Selon Huang, ces mesures ont été conçues « pour satisfaire la politique américaine du court terme, et le cycle électoral ». Les États-Unis franchiront le point de non-retour lorsque la dette fédérale atteindra 150 % de son PIB. C’est à ce moment-là que le dollar commencera à souffrir, selon lui.

« Si la dette grimpe jusqu’à 150 %, ce sera certainement l’implosion économique… Le dollar perdrait son statut et sa cote de crédit », a-t-il ajouté.

Les chercheurs chinois préconisent l’accélération des efforts du pays pour couper sa dépendance au dollar. Li Yang, chercheur de l’Académie chinoise des sciences sociales qui est consulté par la banque centrale, a déclaré durant un forum en ligne en mai que la Chine doit accélérer l’internationalisation du yuan, ainsi qu’utiliser son pouvoir économique pour promouvoir sa devise à l’étranger.

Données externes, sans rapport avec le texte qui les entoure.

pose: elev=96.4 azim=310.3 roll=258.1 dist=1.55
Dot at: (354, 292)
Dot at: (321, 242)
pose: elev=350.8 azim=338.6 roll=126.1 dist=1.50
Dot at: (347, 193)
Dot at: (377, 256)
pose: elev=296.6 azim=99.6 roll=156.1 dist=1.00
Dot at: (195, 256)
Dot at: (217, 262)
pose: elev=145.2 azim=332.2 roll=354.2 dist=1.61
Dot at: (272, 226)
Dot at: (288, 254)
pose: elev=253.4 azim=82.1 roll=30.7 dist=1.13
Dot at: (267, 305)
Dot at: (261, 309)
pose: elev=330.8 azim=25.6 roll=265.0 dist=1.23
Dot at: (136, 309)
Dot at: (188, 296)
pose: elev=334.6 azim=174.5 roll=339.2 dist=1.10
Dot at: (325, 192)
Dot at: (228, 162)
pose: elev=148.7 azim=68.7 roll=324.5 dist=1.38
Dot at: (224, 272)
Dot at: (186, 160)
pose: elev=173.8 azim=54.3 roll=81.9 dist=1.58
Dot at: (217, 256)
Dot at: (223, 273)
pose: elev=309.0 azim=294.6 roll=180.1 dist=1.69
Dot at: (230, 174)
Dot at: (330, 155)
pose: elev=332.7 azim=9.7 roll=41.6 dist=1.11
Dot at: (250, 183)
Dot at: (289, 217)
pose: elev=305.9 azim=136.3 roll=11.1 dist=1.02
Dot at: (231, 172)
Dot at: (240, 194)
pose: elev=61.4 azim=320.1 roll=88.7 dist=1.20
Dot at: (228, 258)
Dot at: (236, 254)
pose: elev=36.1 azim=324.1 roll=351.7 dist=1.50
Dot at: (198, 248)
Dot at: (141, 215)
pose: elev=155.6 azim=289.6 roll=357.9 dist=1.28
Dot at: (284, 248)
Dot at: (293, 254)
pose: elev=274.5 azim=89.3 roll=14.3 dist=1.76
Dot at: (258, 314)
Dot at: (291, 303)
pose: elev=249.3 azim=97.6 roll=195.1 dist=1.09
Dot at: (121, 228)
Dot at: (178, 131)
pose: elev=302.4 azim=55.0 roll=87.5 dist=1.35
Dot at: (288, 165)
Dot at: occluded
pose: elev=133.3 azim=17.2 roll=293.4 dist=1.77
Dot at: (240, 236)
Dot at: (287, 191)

Si le dollar reste la devise de référence du système monétaire international, sa domination faiblit petit à petit.

À la fin de l’année 2019, les réserves internationales en dollars sont passées à 60,8 %, alors que ce chiffre était de 66 % en 2015. Fin 2014, le dollar représentait 58 % des réserves de change chinoises. En 2005, ce chiffre était de 79 %.

Cao Yuanzheng, chercheur de la Bank of China International, estime que tout effort américain pour isoler la Chine du système de paiement en dollars pourrait accélérer la formation d’un nouvel ordre monétaire international en remplacement de celui qui fut créé au lendemain de la Seconde Guerre mondiale.

« Nous allons voir quel nouveau système monétaire international va émerger dans les 20 à 30 années à venir », a-t-il déclaré.